Extract:
##############################

I need to better understand the best way to configure the various environment flags related to sync and map.
When we converted from BDB to LMDB, we instinctively kept #MDB_NOSYNC true. This proved to make the database subject to corruption if it was killed or stopped too harshly. It also had the effect on Windows at least to make Windows gradually use up all available RAM for the memory mapped file and to bring the server to its knees.
After carefully reading the documentation about leaving "the system with no hint for when to write transactions to disk" when MDB_NOSYNC was turned on, we completely went without setting any options. The results were that we can't corrupt the database, but the speed degradation makes this approach unusable, as we are very heavily write focused (at least in this part of our process, where we perform analysis and load the database with 100's millions of records).
In looking at the documentation I'm tempted to try MDB_WRITEMAP with MDB_MAPASYNC but do I then need to also issue some manual mdb_env_sync and if so at what frequency and what should trigger this?
What are best practices combinations of those flags here. We absolutely can't afford database corruption, but we can deal with one (or maybe more with some re-design) transactions that are lost.
Please guide us.
Thanks Alain
Alain wrote:
I need to better understand the best way to configure the various environment flags related to sync and map.

##############################

Supplied data:
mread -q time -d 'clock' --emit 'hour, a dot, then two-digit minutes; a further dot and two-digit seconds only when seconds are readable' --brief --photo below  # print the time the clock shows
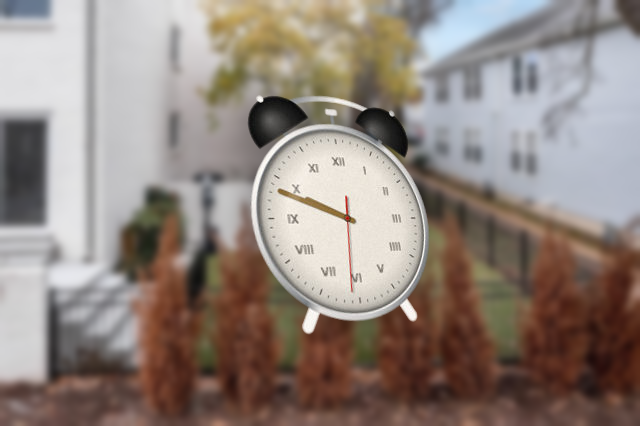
9.48.31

##############################

Problems:
**1.** Answer these questions using the LMDB forum post:
(a) Which database did the writer's team convert from?
(b) On Windows, what did keeping MDB_NOSYNC true cause?
(c) Which flag does the writer think about pairing with MDB_WRITEMAP?
**2.** List every name in the LMDB forum post that begins with "MDB_" or "mdb_".
**3.** Continue the LMDB forum post from its last sentence.
The lines come from a different source than the LMDB forum post.

Results:
**1.**
(a) BDB.
(b) Windows gradually used up all available RAM for the memory mapped file and brought the server to its knees.
(c) MDB_MAPASYNC.

**2.** MDB_NOSYNC, MDB_WRITEMAP, MDB_MAPASYNC, mdb_env_sync

**3.**
When we converted from BDB to LMDB, we instinctively kept #MDB_NOSYNC true. This proved to make the database subject to corruption if it was killed or stopped too harshly. It also had the effect on Windows at least to make Windows gradually use up all available RAM for the memory mapped file and to bring the server to its knees.
Windows as a server platform is a total joke anyway; and the Windows memory manager is still pure junk.
After carefully reading the documentation about leaving "the system with no hint for when to write transactions to disk" when MDB_NOSYNC was turned on, we completely went without setting any options. The results were that we can't corrupt the database, but the speed degradation makes this approach unusable, as we are very heavily write focused (at least in this part of our process, where we perform analysis and load the database with 100's millions of records).
Sounds like you need to separate the bulk loading phase from subsequent processing.
In looking at the documentation I'm tempted to try MDB_WRITEMAP with MDB_MAPASYNC but do I then need to also issue some manual mdb_env_sync and if so at what frequency and what should trigger this?
On Linux MAPASYNC is a no-op, the memory manager already knows that the pages are dirty and will automatically flush them itself anyway (at some unpredictable point in the future).
I have no recommendations for Windows, other than not to use it.
As for manual sync frequency - that's up to you to test and use a value that you can live with. You might try a simple counter and sync once per 100 commits, etc.
What are best practices combinations of those flags here. We absolutely can't afford database corruption, but we can deal with one (or maybe more with some re-design) transactions that are lost.
That's what NOMETASYNC is for.
Please guide us.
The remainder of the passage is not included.